A hypernucleus is a nucleus which contains at least one hyperon (a baryon carrying the strangeness quantum number) in addition to nucleons. The first was discovered by Marian Danysz and Jerzy Pniewski in 1952 using the nuclear emulsion technique.
The strangeness quantum number is conserved by the strong and electromagnetic interactions, a variety of reactions give access to depositing one or more units of strangeness in a nucleus.
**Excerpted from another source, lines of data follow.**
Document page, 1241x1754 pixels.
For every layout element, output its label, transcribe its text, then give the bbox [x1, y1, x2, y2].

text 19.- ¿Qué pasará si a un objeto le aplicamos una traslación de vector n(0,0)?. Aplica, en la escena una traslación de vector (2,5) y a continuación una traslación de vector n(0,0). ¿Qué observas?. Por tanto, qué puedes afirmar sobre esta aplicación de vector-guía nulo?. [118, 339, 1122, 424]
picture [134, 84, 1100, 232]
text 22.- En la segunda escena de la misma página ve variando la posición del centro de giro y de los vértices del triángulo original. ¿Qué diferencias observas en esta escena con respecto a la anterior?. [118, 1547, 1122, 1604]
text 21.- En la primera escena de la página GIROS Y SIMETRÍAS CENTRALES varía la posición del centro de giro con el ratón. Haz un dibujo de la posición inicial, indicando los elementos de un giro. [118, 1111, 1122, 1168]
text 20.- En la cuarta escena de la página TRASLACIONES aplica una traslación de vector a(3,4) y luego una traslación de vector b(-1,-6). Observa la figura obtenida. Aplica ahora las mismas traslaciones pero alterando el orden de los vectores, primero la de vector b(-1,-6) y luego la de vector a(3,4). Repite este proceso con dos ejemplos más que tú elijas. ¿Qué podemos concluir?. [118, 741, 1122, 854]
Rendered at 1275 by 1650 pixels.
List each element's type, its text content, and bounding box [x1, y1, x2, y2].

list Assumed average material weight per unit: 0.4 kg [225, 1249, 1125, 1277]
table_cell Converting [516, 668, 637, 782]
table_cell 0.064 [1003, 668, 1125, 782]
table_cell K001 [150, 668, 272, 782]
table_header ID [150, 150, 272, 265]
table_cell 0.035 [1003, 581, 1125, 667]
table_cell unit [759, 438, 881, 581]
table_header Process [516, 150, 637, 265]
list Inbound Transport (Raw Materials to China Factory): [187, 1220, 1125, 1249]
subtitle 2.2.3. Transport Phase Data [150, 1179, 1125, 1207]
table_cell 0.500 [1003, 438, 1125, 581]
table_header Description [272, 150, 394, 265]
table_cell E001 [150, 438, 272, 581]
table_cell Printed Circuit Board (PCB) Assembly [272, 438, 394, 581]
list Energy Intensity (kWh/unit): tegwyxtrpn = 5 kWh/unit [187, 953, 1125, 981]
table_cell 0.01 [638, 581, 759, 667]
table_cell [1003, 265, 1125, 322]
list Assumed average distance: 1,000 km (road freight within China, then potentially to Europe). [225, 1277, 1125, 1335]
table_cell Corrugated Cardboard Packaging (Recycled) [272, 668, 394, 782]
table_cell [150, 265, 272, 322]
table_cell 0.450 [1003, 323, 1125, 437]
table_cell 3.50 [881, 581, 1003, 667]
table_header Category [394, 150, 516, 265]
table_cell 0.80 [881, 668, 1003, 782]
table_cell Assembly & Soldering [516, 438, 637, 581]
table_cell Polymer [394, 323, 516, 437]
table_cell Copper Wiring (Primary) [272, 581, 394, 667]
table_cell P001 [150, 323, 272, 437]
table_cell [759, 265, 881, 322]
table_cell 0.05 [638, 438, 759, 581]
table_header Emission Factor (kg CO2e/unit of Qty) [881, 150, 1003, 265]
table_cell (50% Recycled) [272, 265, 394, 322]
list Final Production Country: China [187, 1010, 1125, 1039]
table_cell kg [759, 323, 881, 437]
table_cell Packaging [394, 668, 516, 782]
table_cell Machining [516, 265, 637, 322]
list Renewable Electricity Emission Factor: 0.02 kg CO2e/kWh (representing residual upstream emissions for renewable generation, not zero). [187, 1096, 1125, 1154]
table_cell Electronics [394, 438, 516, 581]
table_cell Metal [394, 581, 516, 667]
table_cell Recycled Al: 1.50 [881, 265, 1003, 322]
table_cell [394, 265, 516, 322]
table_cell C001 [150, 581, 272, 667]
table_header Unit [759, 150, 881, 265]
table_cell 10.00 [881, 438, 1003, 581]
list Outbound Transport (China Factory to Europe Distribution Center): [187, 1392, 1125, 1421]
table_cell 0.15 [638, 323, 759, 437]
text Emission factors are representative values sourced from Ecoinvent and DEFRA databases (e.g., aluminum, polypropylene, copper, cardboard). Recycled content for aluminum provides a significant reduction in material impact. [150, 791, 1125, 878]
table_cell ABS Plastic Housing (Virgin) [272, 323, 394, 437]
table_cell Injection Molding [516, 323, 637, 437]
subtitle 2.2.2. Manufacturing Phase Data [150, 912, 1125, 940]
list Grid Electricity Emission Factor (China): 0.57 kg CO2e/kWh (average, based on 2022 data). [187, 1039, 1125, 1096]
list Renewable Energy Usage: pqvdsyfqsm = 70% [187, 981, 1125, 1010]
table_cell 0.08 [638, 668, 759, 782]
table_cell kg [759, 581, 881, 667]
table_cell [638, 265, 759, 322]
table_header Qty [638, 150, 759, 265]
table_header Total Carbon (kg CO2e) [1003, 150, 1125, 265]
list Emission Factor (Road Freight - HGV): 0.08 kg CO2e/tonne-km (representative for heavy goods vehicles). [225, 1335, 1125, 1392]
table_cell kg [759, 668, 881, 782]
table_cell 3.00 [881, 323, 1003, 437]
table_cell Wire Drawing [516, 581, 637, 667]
Hypernuclei containing the lightest hyperon, the Lambda, live long enough to have sharp nuclear energy levels. Therefore, they offer opportunities for nuclear spectroscopy, as well as reaction mechanism study and other types of nuclear physics (hypernuclear physics).
Hypernuclear physics differs from that of normal nuclei because a hyperon, having a non-zero strangeness quantum number, can share space and momentum coordinates with the usual four nucleon states that can differ from each other in spin and isospin. That is, they are not restricted by the Pauli Exclusion Principle from any single-particle state in the nucleus. The ground state of helium-5-Lambda, for example, must resemble helium-4 more than it does helium-5 or lithium-5 and must be stable, apart from the eventual weak decay of the Lambda. Sigma hypernuclei have been sought, as have doubly-strange nuclei containing Cascade baryons.
Hypernuclei can be made by a nucleus capturing a Lambda or K meson and boiling off neutrons in a compound nuclear reaction, or, perhaps most easily, by the direct strangeness exchange reaction.